Disease outbreaks are frequent in Long Bay now and mass mortalities have occurred, the biggest of which, in 2021, was an appalling experience. Recreational and commercial fishers raised concerns with Tassal about that at the time and about the quantity of antibiotics that were being dumped into that shallow and poorly flushed area. I am sure that Tassal is lining up to dump florfenicol in Long Bay, and if they haven’t already done it we would expect that would be their instinctive response, instead of doing what they should be doing, which is destocking pens, getting rid of diseased fish, making them fallow, and in fact, getting them out of Long Bay.
They should never have gone into Long Bay. It is a travesty on what is beautiful and precious about Tasmania. The fact that they’re in Long Bay at all just says everything about how out of control this industry is. That lease was granted 10 years ago to a Tasmanian salmon farm before it went multinational, and once it went multinational it turned into a global behemoth that cares nowt for these beautiful places. They are just there as grist for the mill for profit-making.

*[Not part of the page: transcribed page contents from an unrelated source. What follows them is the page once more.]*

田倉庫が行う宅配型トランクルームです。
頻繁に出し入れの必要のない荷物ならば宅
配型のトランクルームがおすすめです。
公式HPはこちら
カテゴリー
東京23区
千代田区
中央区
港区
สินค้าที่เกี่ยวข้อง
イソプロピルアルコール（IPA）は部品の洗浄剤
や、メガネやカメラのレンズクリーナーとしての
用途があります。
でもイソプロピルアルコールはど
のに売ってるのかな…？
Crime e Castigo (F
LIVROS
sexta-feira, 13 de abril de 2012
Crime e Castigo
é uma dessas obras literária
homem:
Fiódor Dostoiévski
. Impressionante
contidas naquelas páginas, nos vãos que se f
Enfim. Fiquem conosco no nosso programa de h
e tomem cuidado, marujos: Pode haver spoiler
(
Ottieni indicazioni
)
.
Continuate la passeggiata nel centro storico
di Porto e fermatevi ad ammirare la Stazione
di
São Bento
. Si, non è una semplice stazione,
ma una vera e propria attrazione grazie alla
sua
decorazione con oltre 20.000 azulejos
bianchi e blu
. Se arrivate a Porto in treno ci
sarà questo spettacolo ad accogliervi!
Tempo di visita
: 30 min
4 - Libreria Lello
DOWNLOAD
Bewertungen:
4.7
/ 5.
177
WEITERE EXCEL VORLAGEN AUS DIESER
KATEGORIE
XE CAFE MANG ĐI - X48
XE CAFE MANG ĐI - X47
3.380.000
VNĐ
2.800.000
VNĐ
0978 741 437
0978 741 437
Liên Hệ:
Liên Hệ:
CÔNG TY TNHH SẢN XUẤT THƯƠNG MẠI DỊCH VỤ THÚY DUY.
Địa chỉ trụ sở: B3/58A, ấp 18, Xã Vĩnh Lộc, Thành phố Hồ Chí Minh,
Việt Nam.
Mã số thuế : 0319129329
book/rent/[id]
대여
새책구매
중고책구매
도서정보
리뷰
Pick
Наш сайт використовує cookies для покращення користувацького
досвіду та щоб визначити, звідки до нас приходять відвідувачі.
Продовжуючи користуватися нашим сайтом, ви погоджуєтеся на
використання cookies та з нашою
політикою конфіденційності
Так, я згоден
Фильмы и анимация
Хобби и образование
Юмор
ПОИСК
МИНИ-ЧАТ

We have an opportunity now. I know that the EPA has a wealth of evidence before it. There’s the Tasmanian Independent Science Council and you talked about the IMAS spatial planning tools that were used to assess Long Bay. It’s clear that it was never and should not be considered suitable for finfish aquaculture because of a range of environmental, socioeconomic and physical criteria. The point is that when this minister says the EPA is beyond the reach of politics and is entirely independent, that’s a load of hogwash, because the reality is that this minister and this government has a death grip on the EPA and it’s called a statement of expectations. It still sits over the top of the company and that is exactly what is wrong with the EPA.